Do You Have to Disclose Cryptocurrency When Filing for Personal Bankruptcy?

Updated July 13, 2026 6 min read

Bankruptcy is built around full transparency, and crypto’s ability to sit outside a traditional bank statement doesn’t change that requirement in the slightest.

The short answer

Yes, anyone filing for personal bankruptcy is legally required to disclose all cryptocurrency holdings on their bankruptcy schedules, exactly as they would disclose a bank account, a car, or any other asset. This includes holdings across every wallet and platform, not just the ones a filer might assume the court could find on its own, and failing to disclose them can put the entire bankruptcy discharge at risk.

Why disclosure covers every holding, not just the obvious ones

Bankruptcy schedules ask filers to list all property they own, and cryptocurrency counts as property under bankruptcy law regardless of which wallet or platform it sits on. That includes crypto held on an exchange, crypto sitting in a personal wallet controlled entirely outside any platform, and any crypto tied to accounts a filer might not think to mention. There’s no exemption for crypto simply because it isn’t tied to a traditional financial institution the way a checking account is; the disclosure obligation applies the same way it would to any other asset of value.

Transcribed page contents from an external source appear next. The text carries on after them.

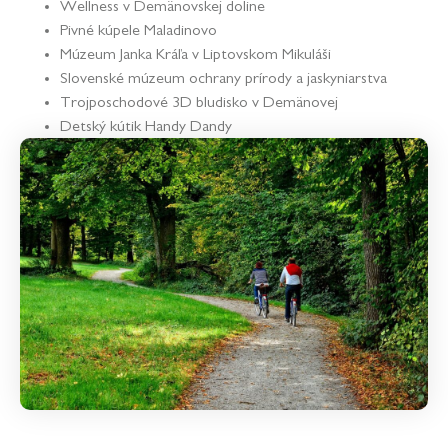
Wellness v Demänovskej doline
Pivné kúpele Maladinovo
Múzeum Janka Kráľa v Liptovskom Mikuláši
Slovenské múzeum ochrany prírody a jaskyniarstva
Trojposchodové 3D bludisko v Demänovej
Detský kútik Handy Dandy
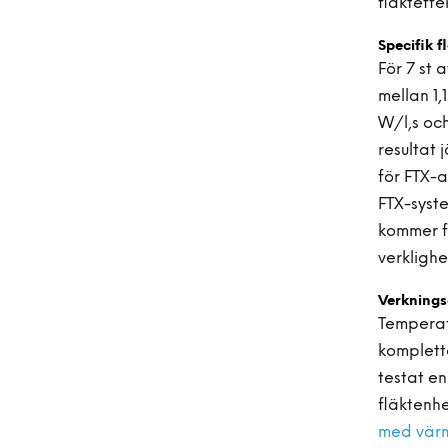
fläkteff
Specifik f
För 7 st
mellan 1
W/l,s och
resultat 
för FTX-a
FTX-syste
kommer fl
verklighe
Verkning
Temperat
komplett
testat e
fläktenh
med värm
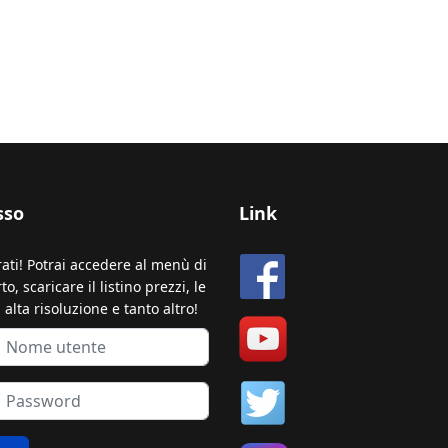
sso
Link
rati! Potrai accedere al menù di
o, scaricare il listino prezzi, le
 alta risoluzione e tanto altro!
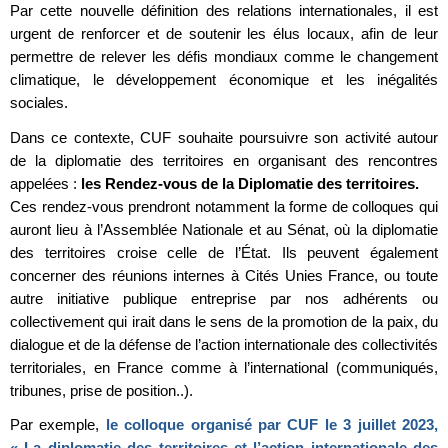
Par cette nouvelle définition des relations internationales, il est
urgent de renforcer et de soutenir les élus locaux, afin de leur
permettre de relever les défis mondiaux comme le changement
climatique, le développement économique et les inégalités
sociales.
Dans ce contexte, CUF souhaite poursuivre son activité autour
de la diplomatie des territoires en organisant des rencontres
appelées :
les Rendez-vous de la Diplomatie des territoires.
Ces rendez-vous prendront notamment la forme de colloques qui
auront lieu à l’Assemblée Nationale et au Sénat, où la diplomatie
des territoires croise celle de l’État. Ils peuvent également
concerner des réunions internes à Cités Unies France, ou toute
autre initiative publique entreprise par nos adhérents ou
collectivement qui irait dans le sens de la promotion de la paix, du
dialogue et de la défense de l’action internationale des collectivités
territoriales, en France comme à l’international (communiqués,
tribunes, prise de position..).
Par exemple,
le colloque organisé par CUF le 3 juillet 2023,
« La diplomatie des territoires et l’action internationale des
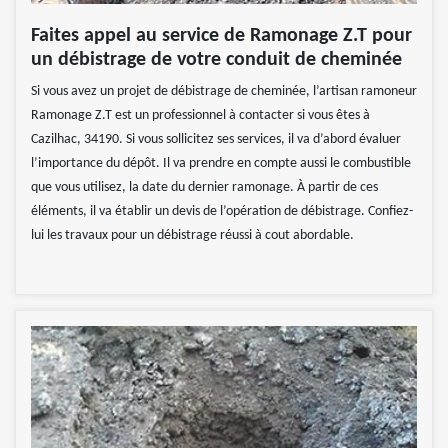
Faites appel au service de Ramonage Z.T pour
un débistrage de votre conduit de cheminée
Si vous avez un projet de débistrage de cheminée, l’artisan ramoneur
Ramonage Z.T est un professionnel à contacter si vous êtes à
Cazilhac, 34190. Si vous sollicitez ses services, il va d’abord évaluer
l’importance du dépôt. Il va prendre en compte aussi le combustible
que vous utilisez, la date du dernier ramonage. À partir de ces
éléments, il va établir un devis de l’opération de débistrage. Confiez-
lui les travaux pour un débistrage réussi à cout abordable.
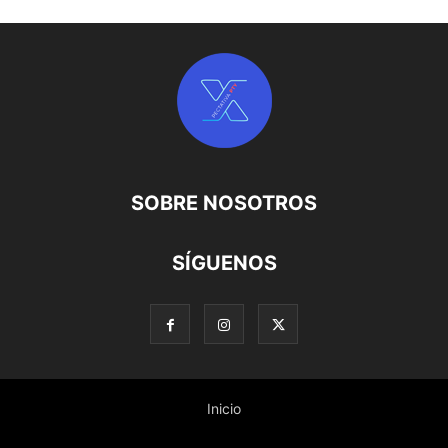
SOBRE NOSOTROS
SÍGUENOS
Inicio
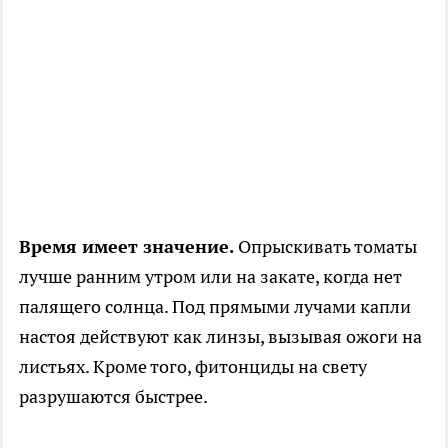
Время имеет значение.
Опрыскивать томаты
лучше ранним утром или на закате, когда нет
палящего солнца. Под прямыми лучами капли
настоя действуют как линзы, вызывая ожоги на
листьях. Кроме того, фитонциды на свету
разрушаются быстрее.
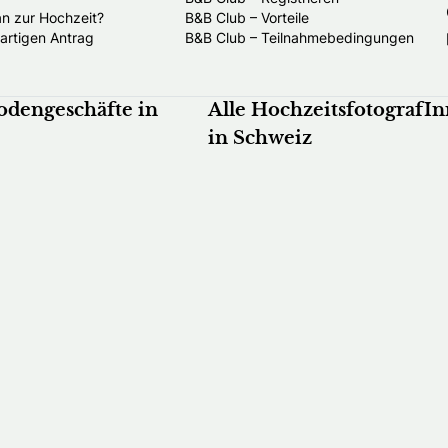
an zur Hochzeit?
B&B Club – Vorteile
gartigen Antrag
B&B Club – Teilnahmebedingungen
odengeschäfte in
Alle HochzeitsfotografI
in Schweiz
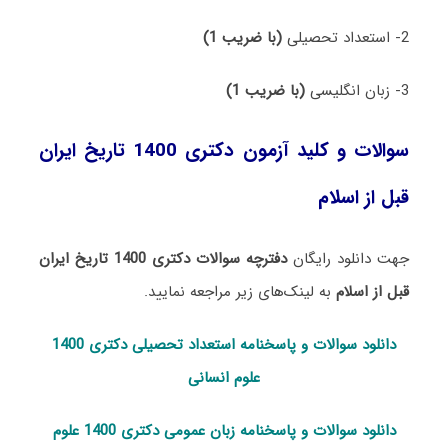
2- استعداد تحصیلی
(با ضریب 1)
3- زبان انگلیسی
(با ضریب 1)
سوالات و کلید آزمون دکتری 1400 تاریخ ایران
قبل از اسلام
جهت دانلود رایگان
دفترچه سوالات دکتری 1400 تاریخ ایران
قبل از اسلام
به لینک‌های زیر مراجعه نمایید.
دانلود سوالات و پاسخنامه استعداد تحصی
لی دکتری 1400
علوم انسانی
دانلود سوالات و پاسخنامه زبان عمومی دکتری 1400 علوم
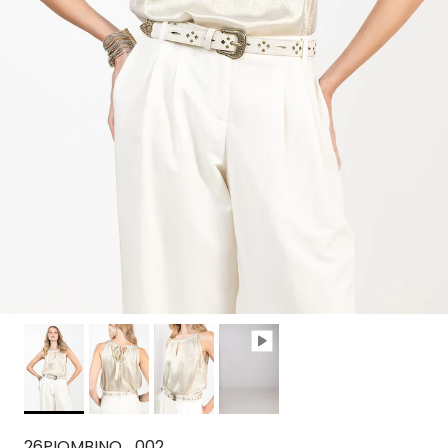
26PIOMBINO_002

What happens if crypto isn’t disclosed

What disclosure means for how the crypto is treated

Once disclosed, cryptocurrency becomes part of the bankruptcy estate and is subject to the same rules as any other asset, meaning it may be sold to help repay creditors depending on the type of bankruptcy filed and applicable exemptions. Whether a filer gets to keep some or all of their crypto often depends on state and federal exemption rules, which can shield a certain amount of property from being sold. This is a separate question from whether a trustee can seize cryptocurrency holdings at all, since exemptions can protect some value even when crypto is fully and properly disclosed.

A complication unique to crypto holdings

Because crypto can be held directly by an individual without any third-party custodian involved, verifying a filer’s full holdings can be more difficult than verifying a bank account balance. This is part of why full, proactive disclosure matters so much, rather than waiting to see what a trustee happens to uncover on their own. It’s a different situation entirely from crypto held on a platform that later becomes insolvent, where the legal question of whether the crypto is the customer’s property or the company’s can complicate what actually belongs in someone’s own bankruptcy estate in the first place.

The bottom line

Bankruptcy law treats crypto the same as any other asset when it comes to disclosure: everything has to be listed, regardless of how decentralized or hard to trace it might seem. The risk of nondisclosure, a denied discharge or worse, is far more serious than any short-term benefit of leaving a wallet off the schedules, and it’s a risk that doesn’t go away just because a trustee hasn’t found it yet.